(Document extract)

____________________

Tuesday, May 06, 2008

Herenton Holds The Stage For School Reform

Memphis Mayor Willie W. Herenton proved again that there’s just no substitute for the city’s biggest megaphone.

In his 45-minute presentation to Memphis City Council today about the state of Memphis City Schools, he repeated his claim that he’s not a candidate for superintendent of the district while all the while insinuating that he deserves the chance.

For an hour this afternoon, it was harder to argue with him, and we don’t say this as much for the substance as for the style of the speech. He was deliberate, calm and passionate in his comments, but what caught our attention was the fact that he has the dual threat of his office and of his personality to make Memphians immediately pay attention to the woeful education of 113,000 of its children.

The Basics

His laundry list of strategies seemed to reflect a “back to basics” approach for Memphis City Schools. We are told that already members of the Memphis City Schools Board of Commissioners are dismissive of his proposed priorities, saying that they are already doing everything he proposed. However, his most searing criticism was directed at the district’s bloated organizational structure, and there’s no question that the board is in denial about this pressing problem.

It is that organizational structure – whose inefficiency has only been compounded by the questionable decisions of Interim Superintendent Dan Ward – that seems unable to set up an accountable operational system and checks and balances expected of every public entity. More to the point, the school district – like most large bureaucracies – seems intent on suffocating innovations in their cribs and on protecting the status quo.

We’ve railed about the clumsy organizational chart previously, so we won’t do it again here, except to say that currently the superintendent has more people reporting directly to him than either city or county mayors. The organizational chart looks like nothing so much as one of those large Asian jellyfishes with its tentacles hanging down in a gangly maze.

____________________

(Material provided)
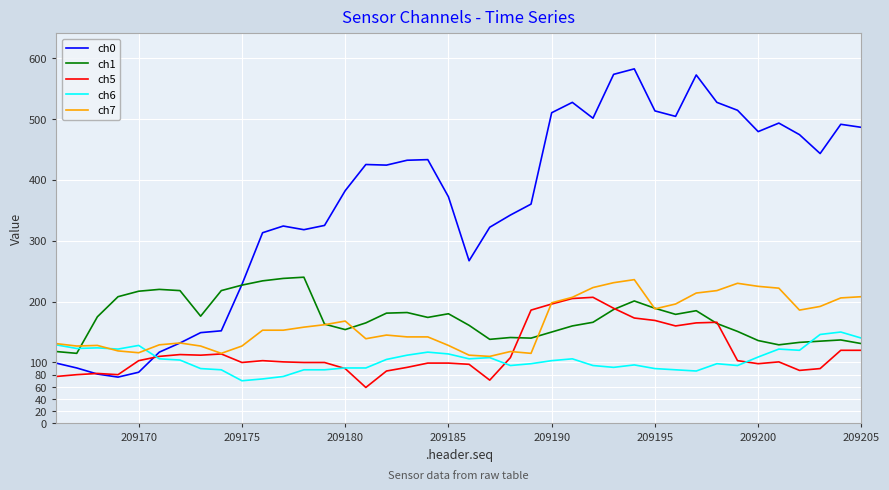

Which series has the widest spread of values?

ch0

____________________

(Assigned task A)
In the post on Memphis school reform, give the passage again, beginning at the words "Herenton Holds The" and stopping after "city’s biggest megaphone.", with "megaphone" changed to "microphone".
(Assigned task B)
Which adjectives does the post on Memphis school reform use to describe the mayor's manner in his comments to the council?

(Written answer A)
Herenton Holds The Stage For School Reform

Memphis Mayor Willie W. Herenton proved again that there’s just no substitute for the city’s biggest microphone.

(Written answer B)
Deliberate, calm and passionate.